(Dataset excerpts)

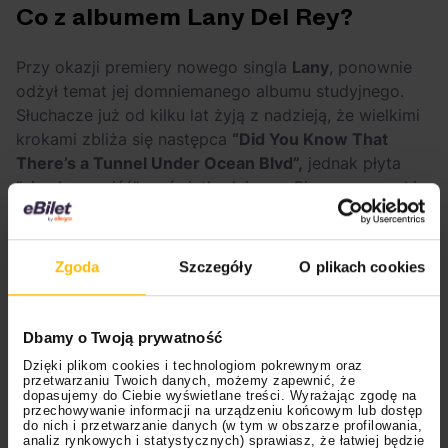
Co z albumem Lany Del Rey?
Przy okazji premiery nowego singla
Lany
, ponownie
odżył temat jej domniemanego albumu studyjnego.
Słuchacze już od kilku lat żyją z nadzieją, że wielkimi
krokami zbliża się następca
“Did You Know That
There’s a Tunnel Under Ocean Blvd”,
jednak płyta
“nie chce wyjść” na światło dzienne. Pierwsze oznaki
nowego rozdziału studyjnego zostały symbolicznie
rozpoczęte dzięki premierze singla
“Take Me Home,
Country Roads”
. Chociaż utwór oczywiście jest
Zgoda
Szczegóły
O plikach cookies
coverem, stał się oficjalnym przedsmakiem do
nowego rozdziału twórczego, sygnowanego
gatunkiem
country
. Temat został zaogniony, gdy
Dbamy o Twoją prywatność
wiosna 2025 roku upłynęła pod znakiem singli
“Henry,
Dzięki plikom cookies i technologiom pokrewnym oraz
Come On”
i
“Bluebird”.
Słuchacze byli wówczas
przetwarzaniu Twoich danych, możemy zapewnić, że
dopasujemy do Ciebie wyświetlane treści. Wyrażając zgodę na
przekonani, że płyta na pewno zostanie wydana lada
przechowywanie informacji na urządzeniu końcowym lub dostęp
dzień. Zagłębiając się w rys historyczny wydawnictwa,
do nich i przetwarzanie danych (w tym w obszarze profilowania,
analiz rynkowych i statystycznych) sprawiasz, że łatwiej będzie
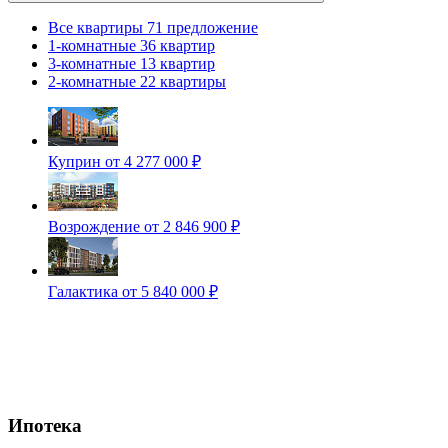
Все квартиры
71 предложение
1-комнатные
36 квартир
3-комнатные
13 квартир
2-комнатные
22 квартиры
Куприн
от 4 277 000 ₽
Возрождение
от 2 846 900 ₽
Галактика
от 5 840 000 ₽
Ипотека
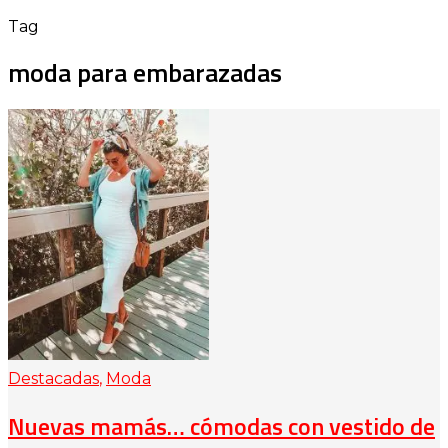
Tag
moda para embarazadas
Destacadas
,
Moda
Nuevas mamás… cómodas con vestido de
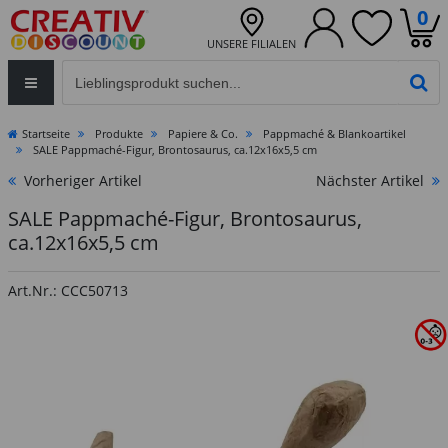
0
UNSERE FILIALEN
Eingabefeld für die Produktsuche im Header
PR
Startseite
Produkte
Papiere & Co.
Pappmaché & Blankoartikel
SALE Pappmaché-Figur, Brontosaurus, ca.12x16x5,5 cm
Vorheriger Artikel
Nächster Artikel
SALE Pappmaché-Figur, Brontosaurus,
ca.12x16x5,5 cm
Art.Nr.: CCC50713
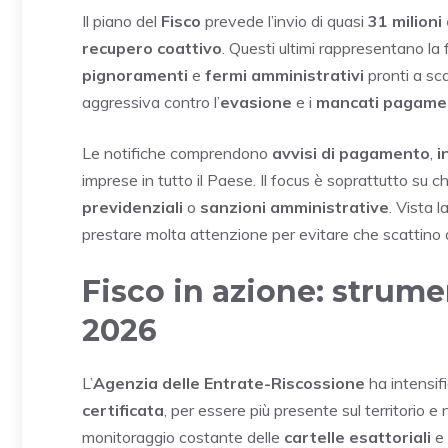
Il piano del
Fisco
prevede l’invio di quasi
31 milioni 
recupero coattivo
. Questi ultimi rappresentano la
pignoramenti
e
fermi amministrativi
pronti a sca
aggressiva contro l’
evasione
e i
mancati pagame
Le notifiche comprendono
avvisi di pagamento
,
i
imprese in tutto il Paese. Il focus è soprattutto su 
previdenziali
o
sanzioni amministrative
. Vista 
prestare molta attenzione per evitare che scattino
Fisco in azione: strumen
2026
L’
Agenzia delle Entrate-Riscossione
ha intensifi
certificata
, per essere più presente sul territorio e 
monitoraggio costante delle
cartelle esattoriali
e 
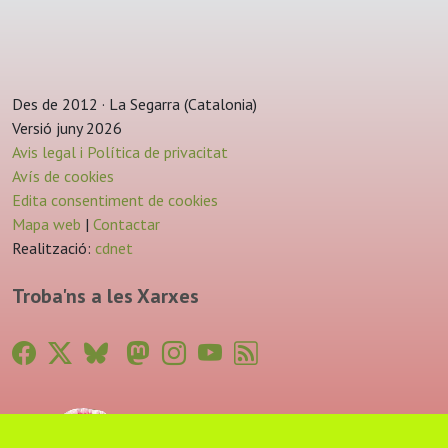
Des de 2012 · La Segarra (Catalonia)
Versió juny 2026
Avis legal i Política de privacitat
Avís de cookies
Edita consentiment de cookies
Mapa web
|
Contactar
Realització:
cdnet
Troba'ns a les Xarxes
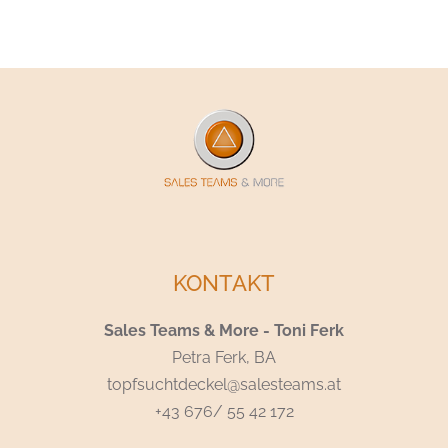
KONTAKT
Sales Teams & More - Toni Ferk
Petra Ferk, BA
topfsuchtdeckel@salesteams.at
+43 676/ 55 42 172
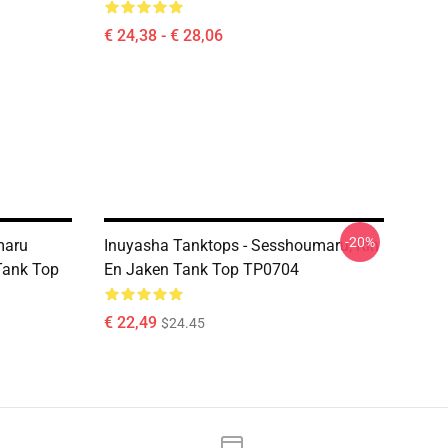
€ 24,38 - € 28,06
-20%
maru
Inuyasha Tanktops - Sesshoumaru, Rin
Tank Top
En Jaken Tank Top TP0704
€ 22,49
$24.45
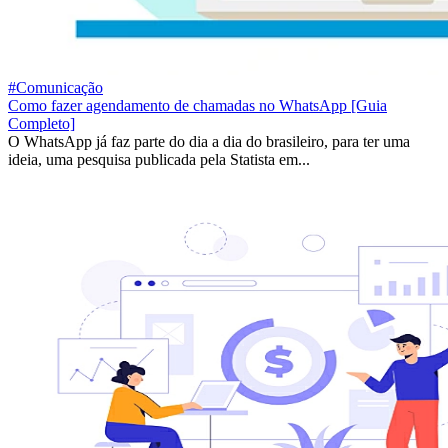
#Comunicação
Como fazer agendamento de chamadas no WhatsApp [Guia
Completo]
O WhatsApp já faz parte do dia a dia do brasileiro, para ter uma
ideia, uma pesquisa publicada pela Statista em...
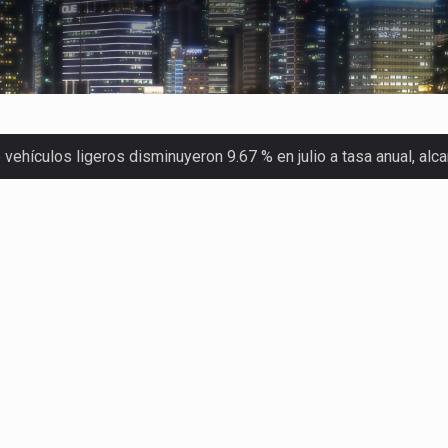
ehículos ligeros disminuyeron 9.67 % en julio a tasa anual, al
 Servicio de Administración Tributaria (SAT) cobró un total…
merica (CPA) solicitó al gobierno de Estados Unidos mantener e…
en México se considera totalmente preparada para la…
las inspecciones sanitarias del Departamento de Agricultura de
dos a empresas IMMEX rara vez nacen de una interpretación eq
a concentra más de la mitad de las quejas bajo el Mecanismo…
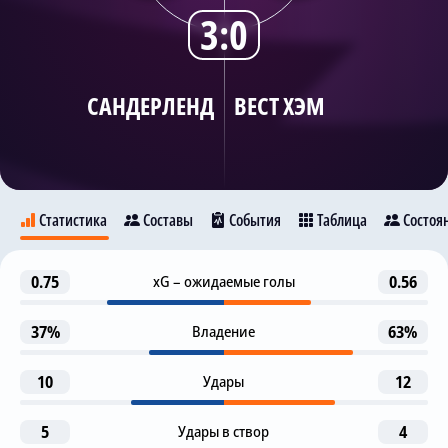
3:0
Трансляции
САНДЕРЛЕНД
ВЕСТ ХЭМ
О сайте
Контакты
Статистика
Составы
События
Таблица
Состоя
1-я замена
0.75
xG – ожидаемые голы
0.56
53
Сандерленд
J. Seelt
Вест Хэм
O. Alderete
37%
Владение
63%
Гол
61
E. Mayenda
10
Удары
12
24
12
7
O. Alderete
С. Адингра
E. Mayenda
C. Talbi
5
Удары в створ
4
Предупреждение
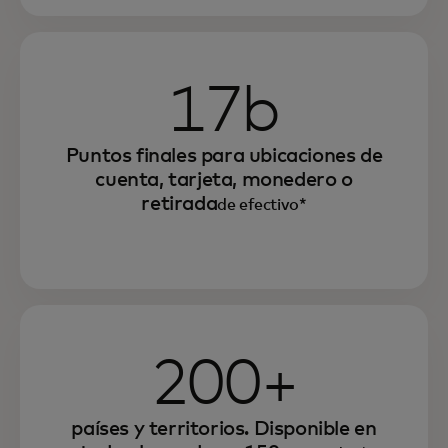
17b
Puntos finales para ubicaciones de
cuenta, tarjeta, monedero o
retirada
de efectivo*
200+
países y territorios. Disponible en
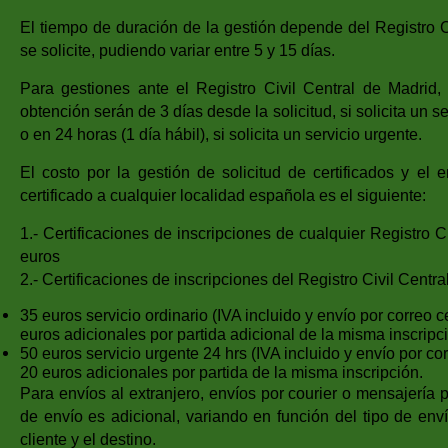
El tiempo de duración de la gestión depende del Registro C
se solicite, pudiendo variar entre 5 y 15 días.
Para gestiones ante el Registro Civil Central de Madrid,
obtención serán de 3 días desde la solicitud, si solicita un se
o en 24 horas (1 día hábil), si solicita un servicio urgente.
El costo por la gestión de solicitud de certificados y el 
certificado a cualquier localidad española es el siguiente:
1.- Certificaciones de inscripciones de cualquier Registro C
euros
2.- Certificaciones de inscripciones del Registro Civil Central
35 euros servicio ordinario (IVA incluido y envío por correo ce
euros adicionales por partida adicional de la misma inscripc
50 euros servicio urgente 24 hrs (IVA incluido y envío por cor
20 euros adicionales por partida de la misma inscripción.
Para envíos al extranjero, envíos por courier o mensajería p
de envío es adicional, variando en función del tipo de env
cliente y el destino.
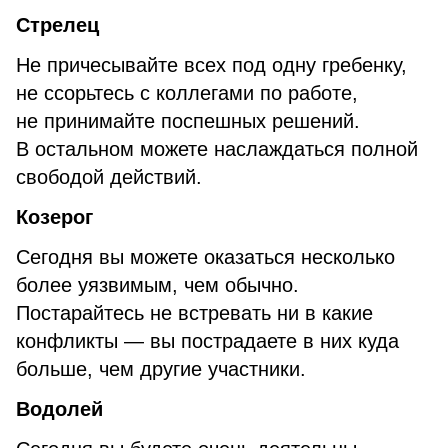
Стрелец
Не причесывайте всех под одну гребенку,
не ссорьтесь с коллегами по работе,
не принимайте поспешных решений.
В остальном можете наслаждаться полной
свободой действий.
Козерог
Сегодня вы можете оказаться несколько
более уязвимым, чем обычно.
Постарайтесь не встревать ни в какие
конфликты — вы пострадаете в них куда
больше, чем другие участники.
Водолей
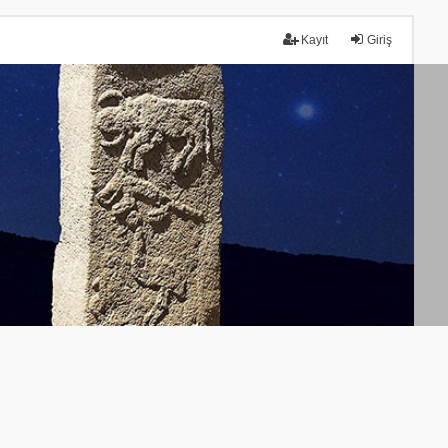
Kayıt
Giriş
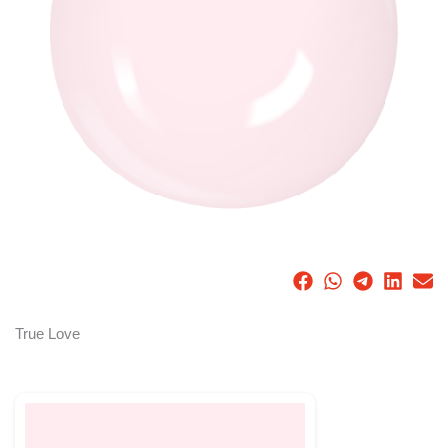
True Love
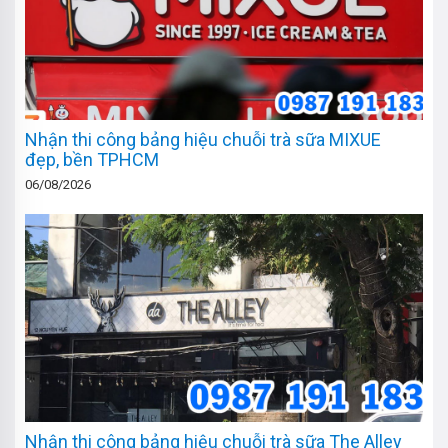
Nhận thi công bảng hiệu chuỗi trà sữa MIXUE
đẹp, bền TPHCM
06/08/2026
Nhận thi công bảng hiệu chuỗi trà sữa The Alley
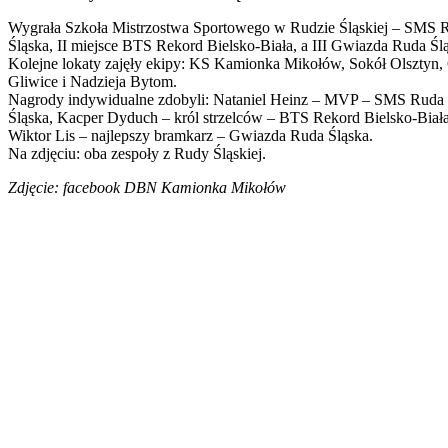
Wygrała Szkoła Mistrzostwa Sportowego w Rudzie Śląskiej – SMS 
Śląska, II miejsce BTS Rekord Bielsko-Biała, a III Gwiazda Ruda Śl
Kolejne lokaty zajęły ekipy: KS Kamionka Mikołów, Sokół Olsztyn
Gliwice i Nadzieja Bytom.
Nagrody indywidualne zdobyli: Nataniel Heinz – MVP – SMS Ruda
Śląska, Kacper Dyduch – król strzelców – BTS Rekord Bielsko-Biała
Wiktor Lis – najlepszy bramkarz – Gwiazda Ruda Śląska.
Na zdjęciu: oba zespoły z Rudy Śląskiej.
Zdjęcie: facebook DBN Kamionka Mikołów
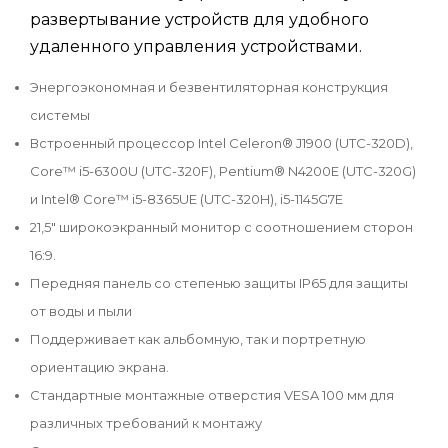
развертывание устройств для удобного
удаленного управления устройствами.
Энергоэкономная и безвентиляторная конструкция
системы
Встроенный процессор Intel Celeron® J1900 (UTC-320D),
Core™ i5-6300U (UTC-320F), Pentium® N4200E (UTC-320G)
и Intel® Core™ i5-8365UE (UTC-320H), i5-1145G7E
21,5" широкоэкранный монитор с соотношением сторон
16:9.
Передняя панель со степенью защиты IP65 для защиты
от воды и пыли
Поддерживает как альбомную, так и портретную
ориентацию экрана.
Стандартные монтажные отверстия VESA 100 мм для
различных требований к монтажу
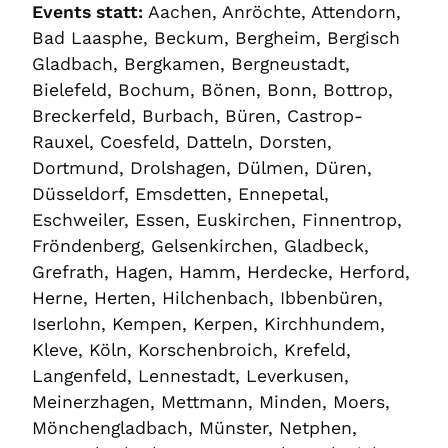
Events statt:
Aachen, Anröchte, Attendorn,
Bad Laasphe, Beckum, Bergheim, Bergisch
Gladbach, Bergkamen, Bergneustadt,
Bielefeld, Bochum, Bönen, Bonn, Bottrop,
Breckerfeld, Burbach, Büren, Castrop-
Rauxel, Coesfeld, Datteln, Dorsten,
Dortmund, Drolshagen, Dülmen, Düren,
Düsseldorf, Emsdetten, Ennepetal,
Eschweiler, Essen, Euskirchen, Finnentrop,
Fröndenberg, Gelsenkirchen, Gladbeck,
Grefrath, Hagen, Hamm, Herdecke, Herford,
Herne, Herten, Hilchenbach, Ibbenbüren,
Iserlohn, Kempen, Kerpen, Kirchhundem,
Kleve, Köln, Korschenbroich, Krefeld,
Langenfeld, Lennestadt, Leverkusen,
Meinerzhagen, Mettmann, Minden, Moers,
Mönchengladbach, Münster, Netphen,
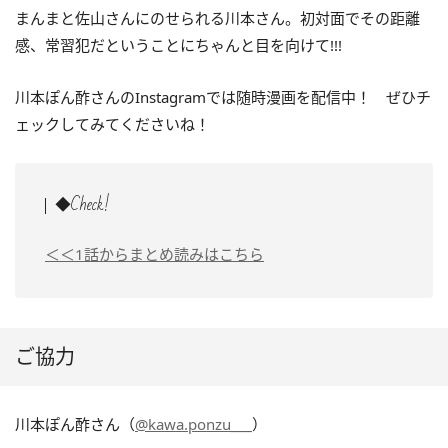
まんまと佐山さんにのせられる川本さん。初対面でその距離
感、常習犯だということにちゃんと目を向けて!!!
川本ぽん酢さんのInstagramでは随時漫画を配信中！ ぜひチ
ェックしてみてくださいね！
◆Check!
＜＜1話からまとめ読みはこちら
ご協力
川本ぽん酢さん（
@kawa.ponzu___
）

**Exercise goal:** Could you return, word for word, the stretch of material from the line containing "ehículos ligeros disminuyeron" through the line containing "Nhận thi công bảng hiệu chuỗi trà sữa The", leaving out the pictures?

**Written answer:**
ehículos ligeros disminuyeron 9.67 % en julio a tasa anual, al
 Servicio de Administración Tributaria (SAT) cobró un total…
merica (CPA) solicitó al gobierno de Estados Unidos mantener e…
en México se considera totalmente preparada para la…
las inspecciones sanitarias del Departamento de Agricultura de
dos a empresas IMMEX rara vez nacen de una interpretación eq
a concentra más de la mitad de las quejas bajo el Mecanismo…
3:0
Трансляции
САНДЕРЛЕНД
ВЕСТ ХЭМ
О сайте
Контакты
Статистика
Составы
События
Таблица
Состоя
1-я замена
0.75
xG – ожидаемые голы
0.56
53
Сандерленд
J. Seelt
Вест Хэм
O. Alderete
37%
Владение
63%
Гол
61
E. Mayenda
10
Удары
12
24
12
7
O. Alderete
С. Адингра
E. Mayenda
C. Talbi
5
Удары в створ
4
Предупреждение
17b
Puntos finales para ubicaciones de
cuenta, tarjeta, monedero o
retirada
de efectivo*
200+
países y territorios. Disponible en
El tiempo de duración de la gestión depende del Registro C
se solicite, pudiendo variar entre 5 y 15 días.
Para gestiones ante el Registro Civil Central de Madrid,
obtención serán de 3 días desde la solicitud, si solicita un se
o en 24 horas (1 día hábil), si solicita un servicio urgente.
El costo por la gestión de solicitud de certificados y el 
certificado a cualquier localidad española es el siguiente:
1.- Certificaciones de inscripciones de cualquier Registro C
euros
2.- Certificaciones de inscripciones del Registro Civil Central
35 euros servicio ordinario (IVA incluido y envío por correo ce
euros adicionales por partida adicional de la misma inscripc
50 euros servicio urgente 24 hrs (IVA incluido y envío por cor
20 euros adicionales por partida de la misma inscripción.
Para envíos al extranjero, envíos por courier o mensajería p
de envío es adicional, variando en función del tipo de env
cliente y el destino.
Стрелец
Не причесывайте всех под одну гребенку,
не ссорьтесь с коллегами по работе,
не принимайте поспешных решений.
В остальном можете наслаждаться полной
свободой действий.
Козерог
Сегодня вы можете оказаться несколько
более уязвимым, чем обычно.
Постарайтесь не встревать ни в какие
конфликты — вы пострадаете в них куда
больше, чем другие участники.
Водолей
Kayıt
Giriş
True Love
Nhận thi công bảng hiệu chuỗi trà sữa MIXUE
đẹp, bền TPHCM
06/08/2026
Nhận thi công bảng hiệu chuỗi trà sữa The Alley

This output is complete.